- _What to work on_
Repeat the records below exactly.

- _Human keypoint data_
========================================
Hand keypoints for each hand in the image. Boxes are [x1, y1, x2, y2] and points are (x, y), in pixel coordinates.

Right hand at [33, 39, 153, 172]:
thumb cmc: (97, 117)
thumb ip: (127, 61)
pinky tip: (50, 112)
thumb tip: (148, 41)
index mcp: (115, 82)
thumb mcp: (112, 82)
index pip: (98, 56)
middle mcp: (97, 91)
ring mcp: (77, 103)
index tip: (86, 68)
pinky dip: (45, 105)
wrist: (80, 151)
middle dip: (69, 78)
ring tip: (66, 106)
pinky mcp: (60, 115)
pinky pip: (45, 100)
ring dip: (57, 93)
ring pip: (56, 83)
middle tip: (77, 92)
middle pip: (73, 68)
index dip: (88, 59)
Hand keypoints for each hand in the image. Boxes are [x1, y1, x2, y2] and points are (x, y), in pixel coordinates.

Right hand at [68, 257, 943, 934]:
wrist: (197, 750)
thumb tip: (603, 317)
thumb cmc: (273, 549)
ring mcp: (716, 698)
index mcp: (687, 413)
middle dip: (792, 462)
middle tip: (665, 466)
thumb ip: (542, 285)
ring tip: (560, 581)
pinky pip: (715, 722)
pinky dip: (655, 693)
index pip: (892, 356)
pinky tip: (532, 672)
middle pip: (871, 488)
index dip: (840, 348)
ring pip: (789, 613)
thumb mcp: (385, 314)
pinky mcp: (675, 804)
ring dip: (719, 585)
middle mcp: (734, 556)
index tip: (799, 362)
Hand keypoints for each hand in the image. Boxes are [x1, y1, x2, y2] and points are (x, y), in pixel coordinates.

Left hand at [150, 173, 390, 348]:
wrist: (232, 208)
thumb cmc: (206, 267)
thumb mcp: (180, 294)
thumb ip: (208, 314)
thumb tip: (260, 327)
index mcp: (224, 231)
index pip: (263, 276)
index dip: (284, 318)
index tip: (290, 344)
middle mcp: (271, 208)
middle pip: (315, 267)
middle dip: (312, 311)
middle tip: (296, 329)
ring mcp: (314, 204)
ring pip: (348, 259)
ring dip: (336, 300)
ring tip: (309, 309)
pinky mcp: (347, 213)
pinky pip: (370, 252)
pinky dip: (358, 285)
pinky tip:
========================================
- _Task answer_
Hand keypoints for each hand in the image. Boxes are [x1, y1, x2, y2] and points are (x, y), in pixel coordinates.

Right hand at [33, 39, 153, 172]:
thumb cmc: (97, 117)
thumb ip: (127, 61)
pinky tip: (50, 112)
thumb tip: (148, 41)
index mcp: (115, 82)
thumb mcp: (112, 82)
index pip: (98, 56)
middle mcp: (97, 91)
ring mcp: (77, 103)
index tip: (86, 68)
pinky dip: (45, 105)
wrist: (80, 151)
middle dip: (69, 78)
ring tip: (66, 106)
pinky mcp: (60, 115)
pinky pip: (45, 100)
ring dip: (57, 93)
ring pip: (56, 83)
middle tip: (77, 92)
middle pip: (73, 68)
index dip: (88, 59)
Hand keypoints for each hand in the image. Boxes are [x1, y1, x2, y2] and points are (x, y), in pixel coordinates.

Right hand at [68, 257, 943, 934]:
wrist: (197, 750)
thumb tip: (603, 317)
thumb cmc: (273, 549)
ring mcp: (716, 698)
index mcp: (687, 413)
middle dip: (792, 462)
middle tip: (665, 466)
thumb ip: (542, 285)
ring tip: (560, 581)
pinky pip: (715, 722)
pinky dip: (655, 693)
index pip: (892, 356)
pinky tip: (532, 672)
middle pip: (871, 488)
index dip: (840, 348)
ring pip: (789, 613)
thumb mcp: (385, 314)
pinky mcp: (675, 804)
ring dip: (719, 585)
middle mcp: (734, 556)
index tip: (799, 362)
Hand keypoints for each hand in the image. Boxes are [x1, y1, x2, y2] and points are (x, y), in pixel coordinates.

Left hand at [150, 173, 390, 348]:
wrist: (232, 208)
thumb cmc: (206, 267)
thumb mcp: (180, 294)
thumb ip: (208, 314)
thumb tip: (260, 327)
index mcp: (224, 231)
index pip: (263, 276)
index dip: (284, 318)
index tip: (290, 344)
middle mcp: (271, 208)
middle pip: (315, 267)
middle dip: (312, 311)
middle tip: (296, 329)
ring mcp: (314, 204)
ring pip: (348, 259)
ring dip: (336, 300)
ring tip: (309, 309)
pinky mcp: (347, 213)
pinky pip: (370, 252)
pinky dip: (358, 285)
pinky tip:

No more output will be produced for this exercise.